Voici comment nous faisons connaissance avec Moldenke, avec cet incipit qui nous plonge d’emblée dans l’étrange, de façon précise et avec une tonalité mélancolique, et nous permet une belle proximité avec le héros ; celle-ci ne nous quittera jamais. Nous suivrons la quête de Moldenke vers la liberté, errant entre le passé, les rêves et l’avenir incertain. Nous partagerons ses moments d’intense solitude dans un présent ravagé par la guerre, des savants fous, des tyrans grotesques, un air irrespirable et une météo devenue aussi folle que les hommes, apocalyptique, avec des crues de rivières, des tempêtes et des « chutes d’oiseaux à la centaine ».
Nous sommes dans un monde à deux soleils et à sept lunes, dont Moldenke peut voir le ballet derrière le hublot de son appartement dans lequel il est prisonnier après avoir tué un couple d’ « engelés », des substances molles, effrayantes gelées qui prennent forme humaine et envahissent les villes. Echappant à la surveillance de l’inquiétant Bunce, il fuira la ville pour atteindre les Fonds, sortes de marais à la périphérie de la ville où il pourra à nouveau, peut-être, une fois qu’il les aura franchis, respirer l’air pur. Un périple habité par l’espoir et les visions, celles de son passé de soldat durant la « Simili-Guerre » et celles de l’amour qu’il partageait avec Roberta.
Un monde où la nourriture vient à manquer, où l’on mange de la viande de chat, des criquets bouillis, des « quignons de pin rassis à la sauce fourmis ». Où l’on soulage son mal de vivre en mâchant des « fracasticks », dont Moldenke semble abuser.

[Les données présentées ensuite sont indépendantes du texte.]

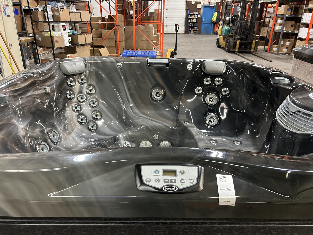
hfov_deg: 67.3
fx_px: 235
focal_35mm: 26
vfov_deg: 53.1
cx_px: 156
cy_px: 118
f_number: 1.5
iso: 400
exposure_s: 1/60
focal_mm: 5.7
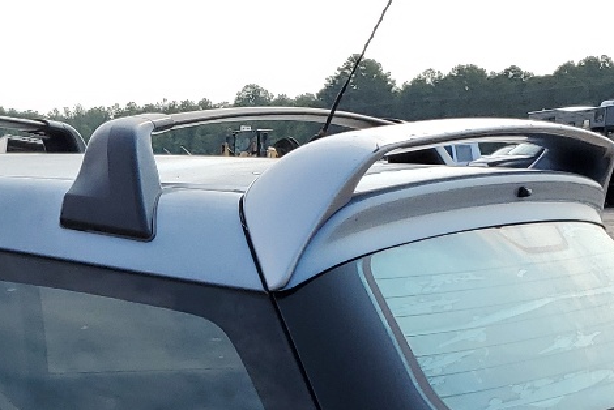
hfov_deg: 21.1
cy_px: 736
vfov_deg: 13.4
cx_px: -57
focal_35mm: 92
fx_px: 1570
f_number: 1.5
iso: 50
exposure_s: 1/2500
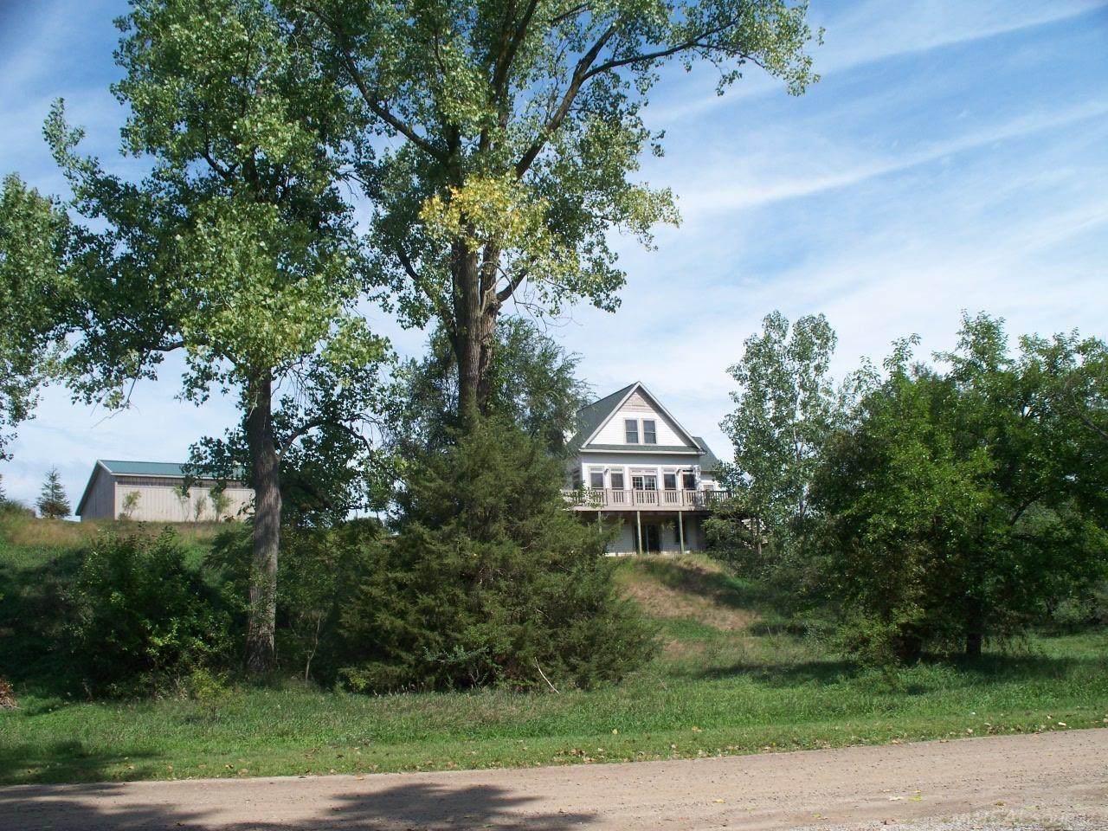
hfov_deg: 51.4
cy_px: 416
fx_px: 1152
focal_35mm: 36
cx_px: 554
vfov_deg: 39.7
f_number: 5
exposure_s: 1/320
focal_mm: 7.54
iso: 64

Un monde dans lequel les « oiseauverts » se réfugient dans les « arbréthers », « une lente pluie sèche de cendres blanches persiste durant l’automnété », l’on porte chez soi de « délicats chaussons de chaton florifère » et on sert le thé dans des « théioires »…
Mots inventés, mots-valises parsèment ce récit toujours avec légèreté, humour, élégance, on pourrait dire avec naturel. L’étrange est sans esbroufe et écarte le pur expérimental. On est dans le ressenti, celui de Moldenke, et c’est émouvant, passionnant, de bout en bout.
Je terminerais ce billet par une très belle phrase de l’écrivain Ben Marcus qui a signé la préface, géniale, de ce roman-vision pas comme les autres d’un auteur « artisan de la langue qui manifestement faisait office de médium et captait l’histoire du récit quand il l’a écrite » :
« Lire Motorman aujourd’hui c’est rencontrer la preuve qu’un livre peut à la fois être émouvant et excentrique, maculé d’humanité et artistiquement ambitieux, sens dessus dessous pour cause de chagrin et éblouissant par le spectacle qu’il offre ».
J’espère vous avoir convaincu(e)s…
Motorman de David Ohle, traduit de l’anglais (Etats-Unis) par Nicolas Richard, Cambourakis Poche, novembre 2016.